Client Centered Medicine Client Centered Therapy Heroic Client
Recently, I spent a little over an hour in an Emergency Room after having a mishap on my road bike while cycling in Maui. Having had my start in college in Nursing School completing the usual clinical rotations, the ER is a familiar place. There are machines that beep, locked glass cabinets with temperature controls and potent drugs, every kind of needle gauge and tubing within the push of a doctor’s exam room chair, and a crash cart ready to be used to save a life.
Once the ER physician debrided the wound and extracted the piece of asphalt jutting out of the fatty tissue below my patella, I began my usual routine of assessing the state of healthcare from the distal end. “How are we doing?” was the question.

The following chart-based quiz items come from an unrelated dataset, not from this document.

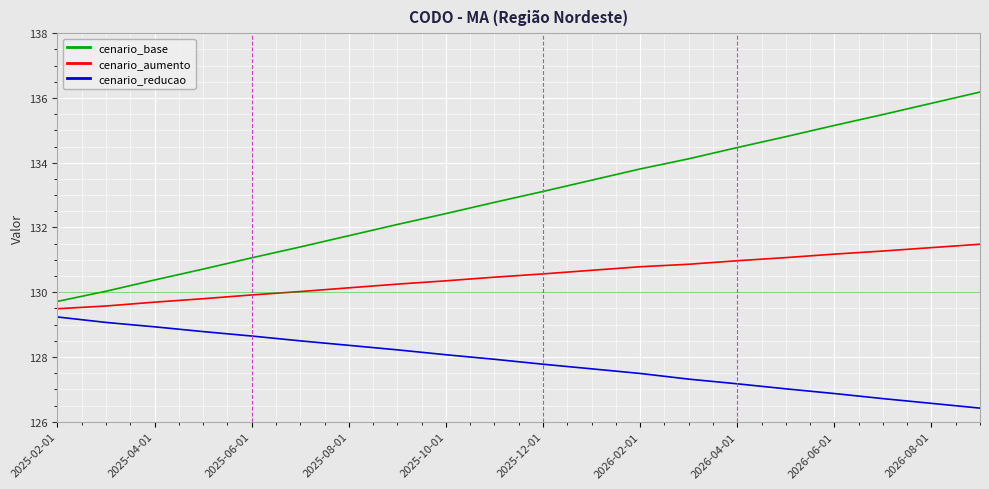

What is the greatest value displayed?

136.2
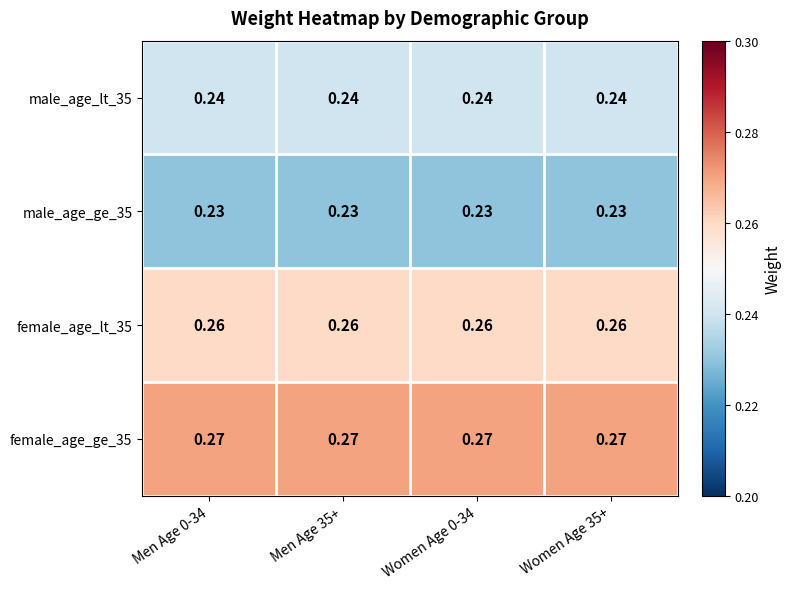

Is the value of female_age_ge_35 at Men Age 35+ greater than the value of female_age_lt_35 at Women Age 35+?

Yes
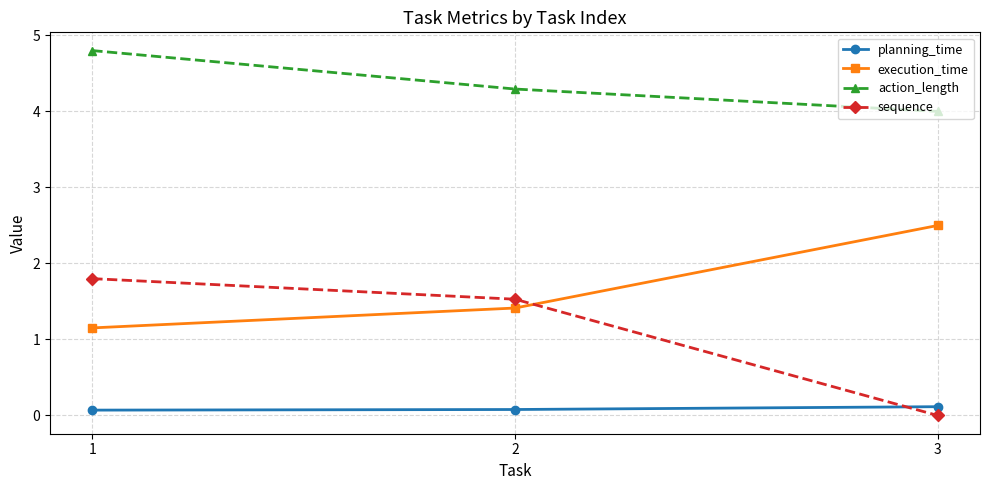

How many distinct data groups are displayed?

4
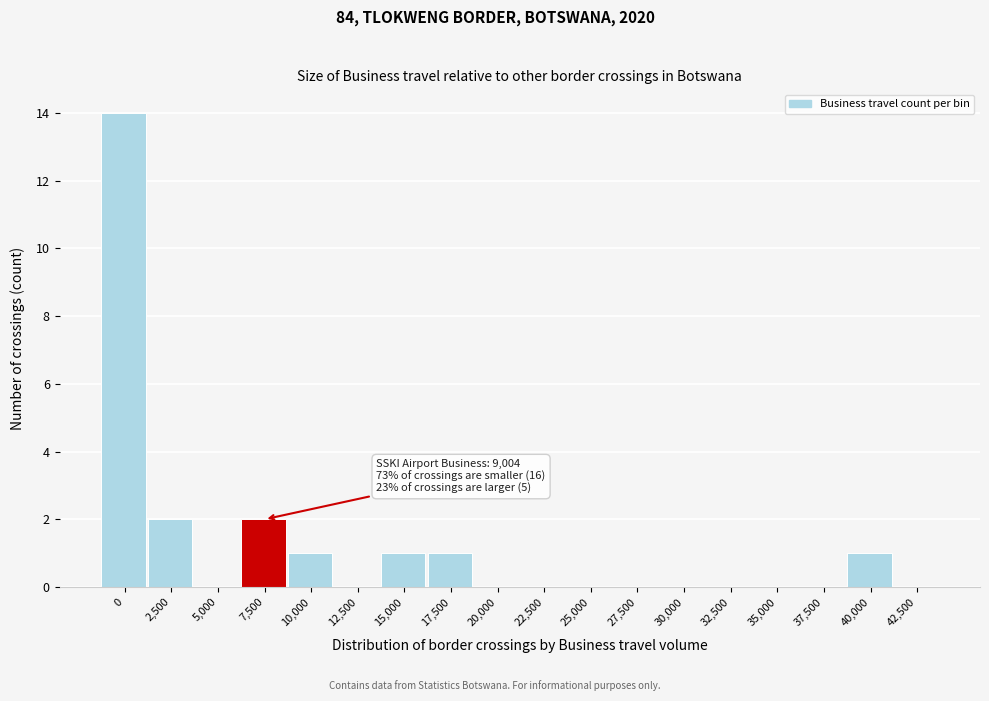

Reading left to right, what are all the values shown in this chart?

0=14	2,500=2	5,000=0	7,500=2	10,000=1	12,500=0	15,000=1	17,500=1	20,000=0	22,500=0	25,000=0	27,500=0	30,000=0	32,500=0	35,000=0	37,500=0	40,000=1	42,500=0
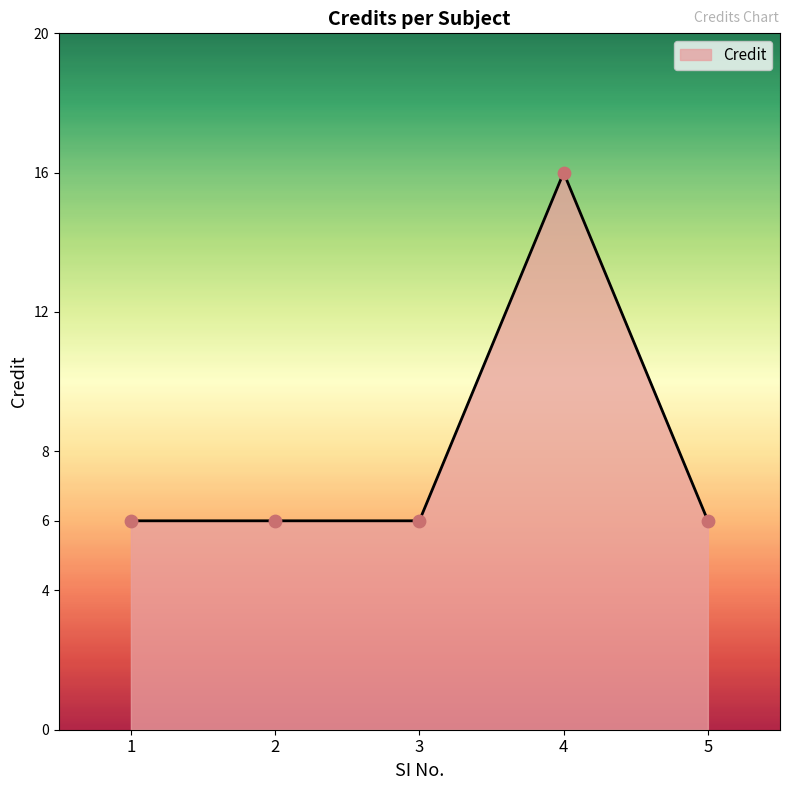

What is the change in value from 2 to 4?

+10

While my practice exists in an office outside of the world of the hospital, I am still very much inside the healthcare world. And when I am the patient, it gives me a chance to assess the power of client-centered medicine and therapy.
We didn’t do so well that day. Though the visit was quick and the experience not particularly unpleasant for what it was, I began to wonder what happened to the client-centered approach as I ambled into the ER reception area. No one offered me wheelchair. And if that shocks you to hear that, as blood dribbled out of my knee, this wasn’t the first time. I had an experience only eight months earlier, where I had to hold myself up with the sliding glass doors of an ER as I dragged my dehydrated body towards the reception desk. It took two people to finally call someone to bring the wheelchair. Forty-five minutes later, I begged a nurse to give me water to swish out my mouth to clear it of the taste of vomit.